Written by Jason Chung Tang Yen

Of the back of his successful presentation of this new series in Hong Kong, Chi Chien’s Passing Through The Post-Garden at Taipei gallery Galerie Grand Siècle has so far received overwhelming support from local and international collectors. The 41-year-old Taiwanese artist also recently won the 2015 Kaohsiung Awards.

Chien unites visual, literal and conceptual elements in his practice to voice his ideas. Repeated motifs such as airplanes suggest change and movement, probing ideas around capitalism and technological advances. With an actual antique American flag, Chien questions societal values with a poetic touch, hinting Taiwanese identical issues on immigration.

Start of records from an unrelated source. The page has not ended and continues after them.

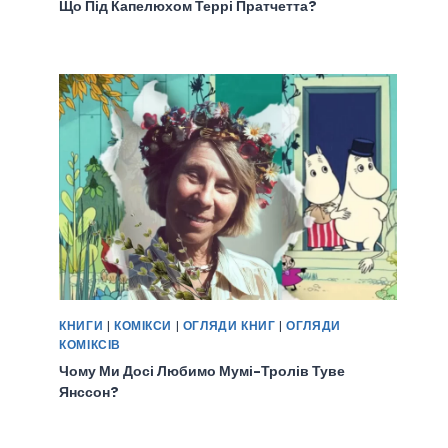
Що Під Капелюхом Террі Пратчетта?
КНИГИ
|
КОМІКСИ
|
ОГЛЯДИ КНИГ
|
ОГЛЯДИ
КОМІКСІВ
Чому Ми Досі Любимо Мумі-Тролів Туве
Янссон?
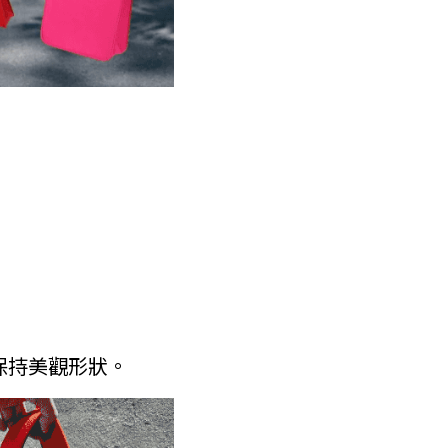
持美觀形狀。  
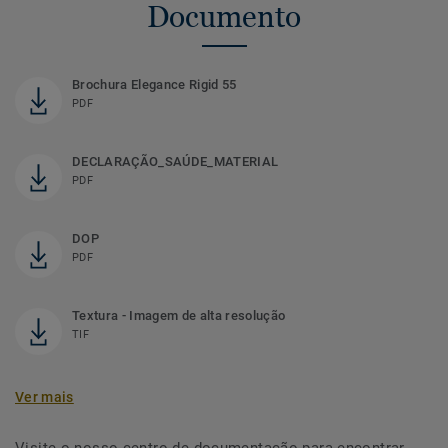
Documento
Brochura Elegance Rigid 55
PDF
DECLARAÇÃO_SAÚDE_MATERIAL
PDF
DOP
PDF
Textura - Imagem de alta resolução
TIF
Ver mais
Visite o nosso centro de documentação para encontrar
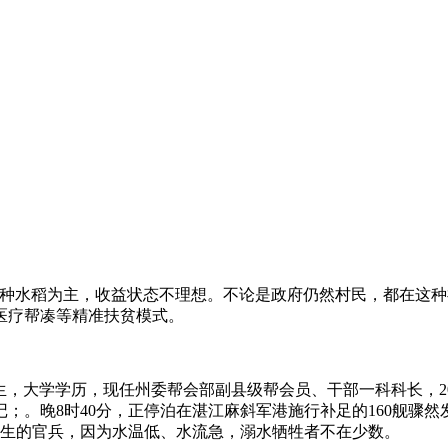
栽种水稻为主，收益状态不理想。不论是政府仍然村民，都在这
医疗帮凑等精准扶贫模式。
生，大学学历，现任州委帮会部副县级帮会员、干部一科科长，201
；。晚8时40分，正停泊在湛江麻斜军港施行补足的160舰骤
逃生的官兵，因为水温低、水流急，溺水牺牲者不在少数。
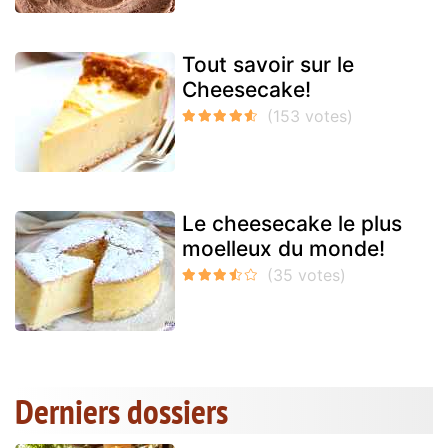
Tout savoir sur le
Cheesecake!
Le cheesecake le plus
moelleux du monde!
Derniers dossiers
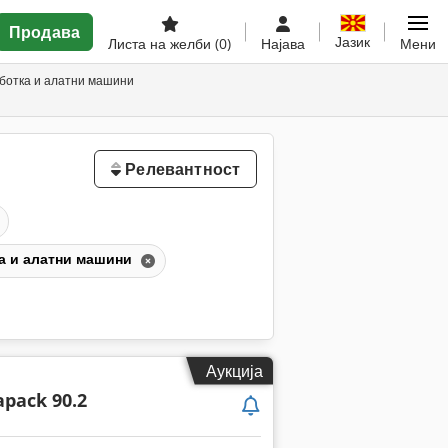
Продава
Јазик
Листа на желби
(0)
Најава
Мени
ботка и алатни машини
Релевантност
а и алатни машини
Аукција
pack 90.2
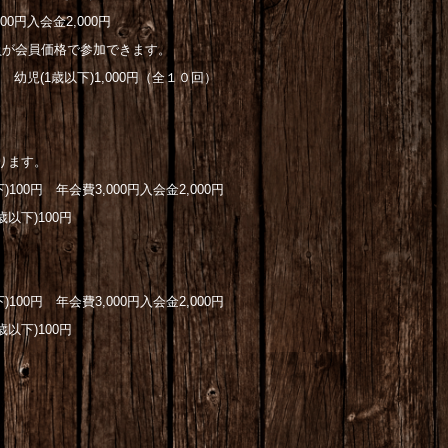
0円入会金2,000円
員が会員価格で参加できます。
 幼児(1歳以下)1,000円（全１０回）
）
ります。
100円 年会費3,000円入会金2,000円
以下)100円
100円 年会費3,000円入会金2,000円
以下)100円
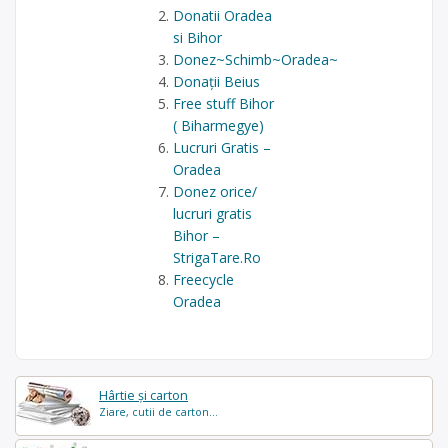
Donatii Oradea
si Bihor
Donez~Schimb~Oradea~
Donații Beius
Free stuff Bihor
( Biharmegye)
Lucruri Gratis –
Oradea
Donez orice/
lucruri gratis
Bihor –
StrigaTare.Ro
Freecycle
Oradea
Hârtie și carton
Ziare, cutii de carton...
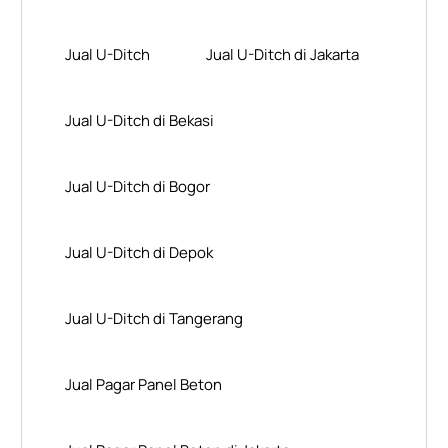
Jual U-Ditch
Jual U-Ditch di Jakarta
Jual U-Ditch di Bekasi
Jual U-Ditch di Bogor
Jual U-Ditch di Depok
Jual U-Ditch di Tangerang
Jual Pagar Panel Beton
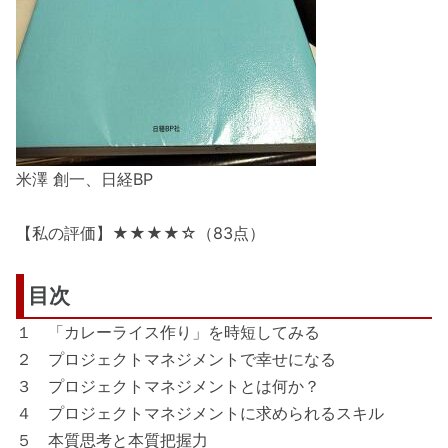
米澤 創一、日経BP
【私の評価】★★★★☆（83点）
目次
１ 「カレーライス作り」を時短してみる
２ プロジェクトマネジメントで幸せになる
３ プロジェクトマネジメントとは何か？
４ プロジェクトマネジメントに求められるスキル
５ 本質思考と本質把握力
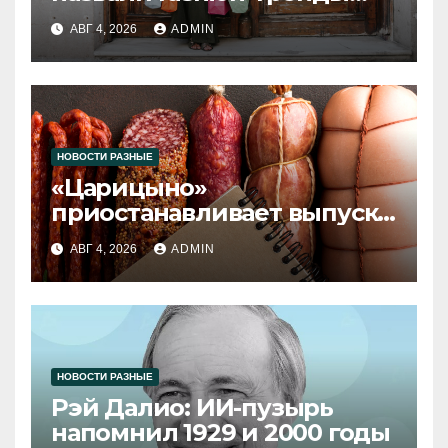
2026 года
АВГ 4, 2026
ADMIN
НОВОСТИ РАЗНЫЕ
«Царицыно»
приостанавливает выпуск
продукции
АВГ 4, 2026
ADMIN
НОВОСТИ РАЗНЫЕ
Рэй Далио: ИИ-пузырь
напомнил 1929 и 2000 годы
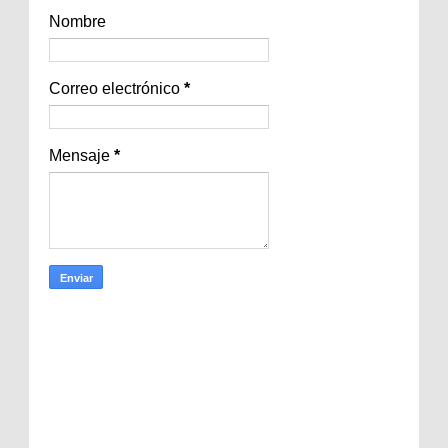
Nombre
Correo electrónico
*
Mensaje
*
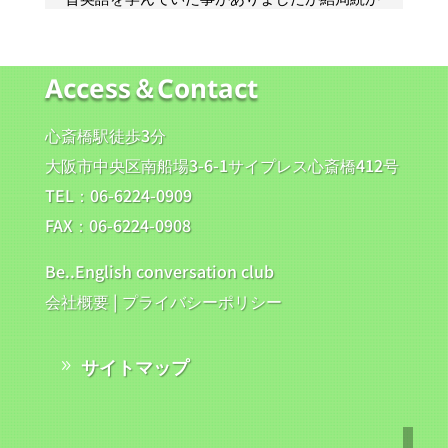
It’s the perfect season for + 名詞 / 動名詞の形
でよく使われます。
Access＆Contact
さらに、本校では留学・ワーキングホリデーのサ
ポートも充実。
心斎橋駅徒歩3分
語学準備から現地での生活サポートまで、安心し
て夢を実現できるようお手伝いしています。
大阪市中央区南船場3-6-1サイプレス心斎橋412号
心斎橋校だけでなく、梅田校、天王寺校、神戸の
TEL：06-6224-0909
三宮校でも随時体験レッスン受付中です！
FAX：06-6224-0908
今年も残り数か月、来年に向けての新しいチャレ
ンジを今から始めてみませんか？
Be..English conversation club
会社概要
|
プライバシーポリシー
サイトマップ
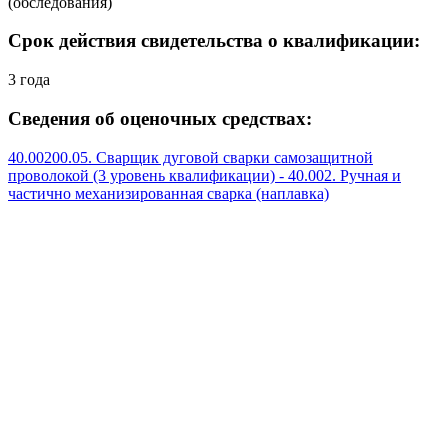
(обследования)
Срок действия свидетельства о квалификации:
3 года
Сведения об оценочных средствах:
40.00200.05. Сварщик дуговой сварки самозащитной
проволокой (3 уровень квалификации) - 40.002. Ручная и
частично механизированная сварка (наплавка)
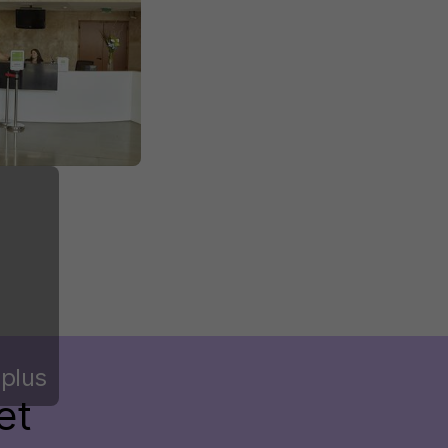
 plus
et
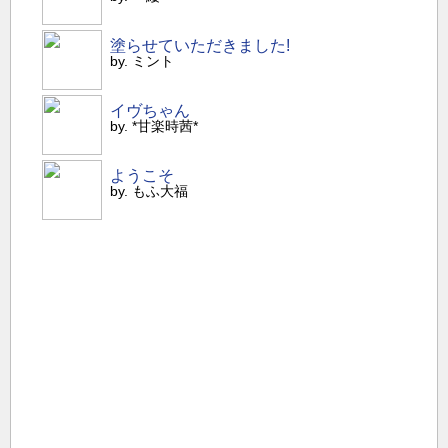
塗らせていただきました!
by. ミント
イヴちゃん
by. *甘楽時茜*
ようこそ
by. もふ大福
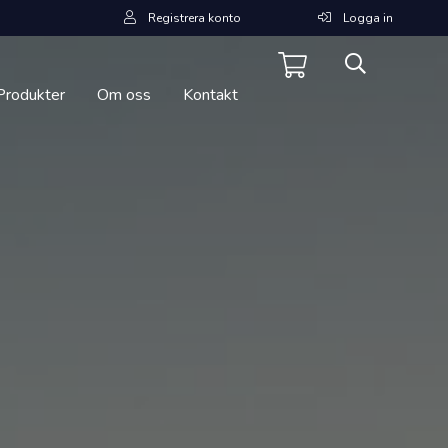
Registrera konto
Logga in
Produkter
Om oss
Kontakt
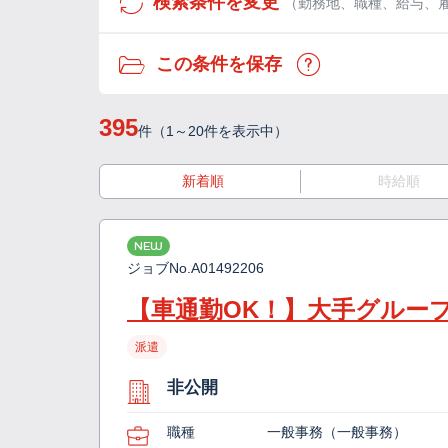
検索条件を変更
（勤務地、職種、給与、
この条件を保存
395
件（1～20件を表示中）
新着順
時給順
NEW
ジョブNo.
A01492206
【車通勤OK！】大手グルー
派遣
非公開
職種
一般事務（一般事務）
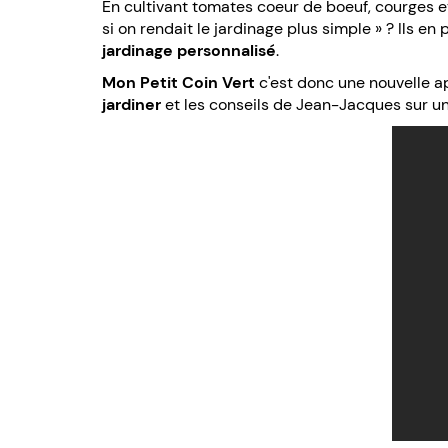
En cultivant tomates coeur de boeuf, courges et
si on rendait le jardinage plus simple » ? Ils 
jardinage personnalisé
.
Mon Petit Coin Vert
c'est donc une nouvelle 
jardiner
et les conseils de Jean-Jacques sur un 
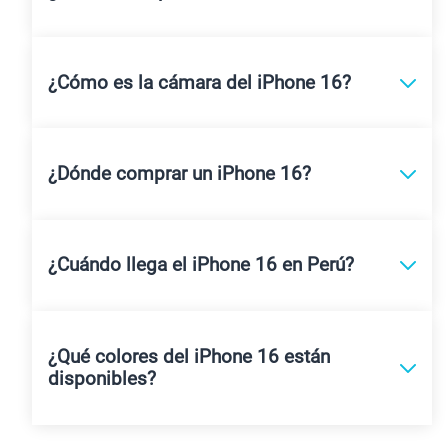
¿Cómo es la pantalla del iPhone 16?
¿Cómo es la cámara del iPhone 16?
¿Dónde comprar un iPhone 16?
¿Cuándo llega el iPhone 16 en Perú?
¿Qué colores del iPhone 16 están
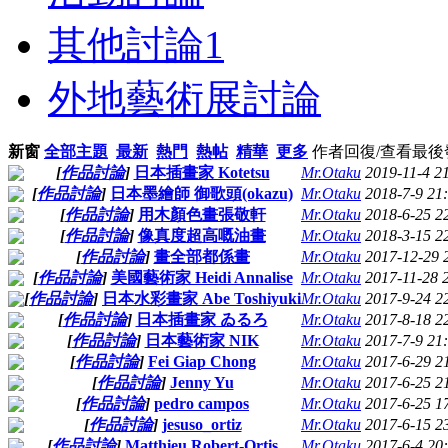
其他討論
1
外地藝術展討論
新窗
全部主題
最新
熱門
熱帖
精華
更多
作者
回復/查看
最後
[
作品討論
]
日本插畫家 Kotetsu
Mr.Otaku
2019-11-4 2
[
作品討論
]
Mr.Otaku
2018-7-9 21
[
作品討論
]
用木顏色畫張敬軒
Mr.Otaku
2018-6-25 2
[
作品討論
]
像真度超高嘅油畫
Mr.Otaku
2018-3-15 2
[
作品討論
]
畫全部都係畫
Mr.Otaku
2017-12-29 
[
作品討論
]
美國藝術家 Heidi Annalise
Mr.Otaku
2017-11-28 
[
作品討論
]
日本水彩畫家 Abe Toshiyuki
Mr.Otaku
2017-9-24 2
[
作品討論
]
日本插畫家 ゐるろ
Mr.Otaku
2017-8-18 2
[
作品討論
]
日本藝術家 NIK
Mr.Otaku
2017-7-9 21
[
作品討論
]
Fei Giap Chong
Mr.Otaku
2017-6-29 2
[
作品討論
]
Jenny Yu
Mr.Otaku
2017-6-25 2
[
作品討論
]
pedro campos
Mr.Otaku
2017-6-25 1
[
作品討論
]
jesuso_ortiz
Mr.Otaku
2017-6-15 2
[
作品討論
]
Matthieu Robert-Ortis
Mr.Otaku
2017-6-4 20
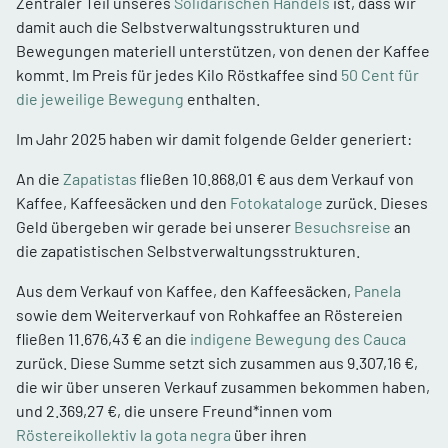
Zentraler Teil unseres
Solidarischen Handels
ist, dass wir
damit auch die Selbstverwaltungsstrukturen und
Bewegungen materiell unterstützen, von denen der Kaffee
kommt. Im Preis für jedes Kilo Röstkaffee sind
50 Cent für
die jeweilige Bewegung
enthalten.
Im Jahr 2025 haben wir damit folgende Gelder generiert:
An die
Zapatistas
fließen 10.868,01 € aus dem Verkauf von
Kaffee, Kaffeesäcken und den
Fotokataloge
zurück. Dieses
Geld übergeben wir gerade bei unserer
Besuchsreise
an
die zapatistischen Selbstverwaltungsstrukturen.
Aus dem Verkauf von Kaffee, den Kaffeesäcken,
Panela
sowie dem Weiterverkauf von Rohkaffee an Röstereien
fließen 11.676,43 € an die
indigene Bewegung des Cauca
zurück. Diese Summe setzt sich zusammen aus 9.307,16 €,
die wir über unseren Verkauf zusammen bekommen haben,
und 2.369,27 €, die unsere Freund*innen vom
Röstereikollektiv la gota negra
über ihren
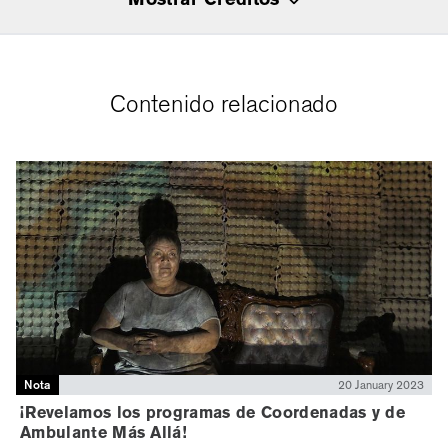
Contenido relacionado
Nota
20 January 2023
¡Revelamos los programas de Coordenadas y de
Ambulante Más Allá!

 Recreating same visuals again and again through different mediums, the audience is drawn in to further investigate, discovering various layers of repeated acrylic paint beneath the surface of these paintings. This deliberate cover-up in Chi’s works, revealing only a floral motif for example, ingeniously presents a shift of perception. With the background noise removed, the floral pattern becomes the main attraction as opposed to being only decorative in purpose. The artist points out the nature of gardens as a space where the public zone converges with the private; this sort of grey area is exactly a match to the theme of the show and the central ideology of the works, which explores the boundaries of ideas and surroundings. At the same time, it expands into a broader notion of nationality and visual culture. Chien’s seemingly elegant visuals in fact show rigorous expansion of theory combined with the appropriate amount of fantasy.

The pursuit of complexity and intensity is evident in his highly precise line work. His works are more than decorative, reminiscent of traditional Tiwanese red floral designs, while antique textile-inspired patterns also remind us of Renaissance art. Chien’s works are in sync with masters such as Alighiero Boetti and Jasper Johns, with a twist of Taiwanese contemporary and a personal flair.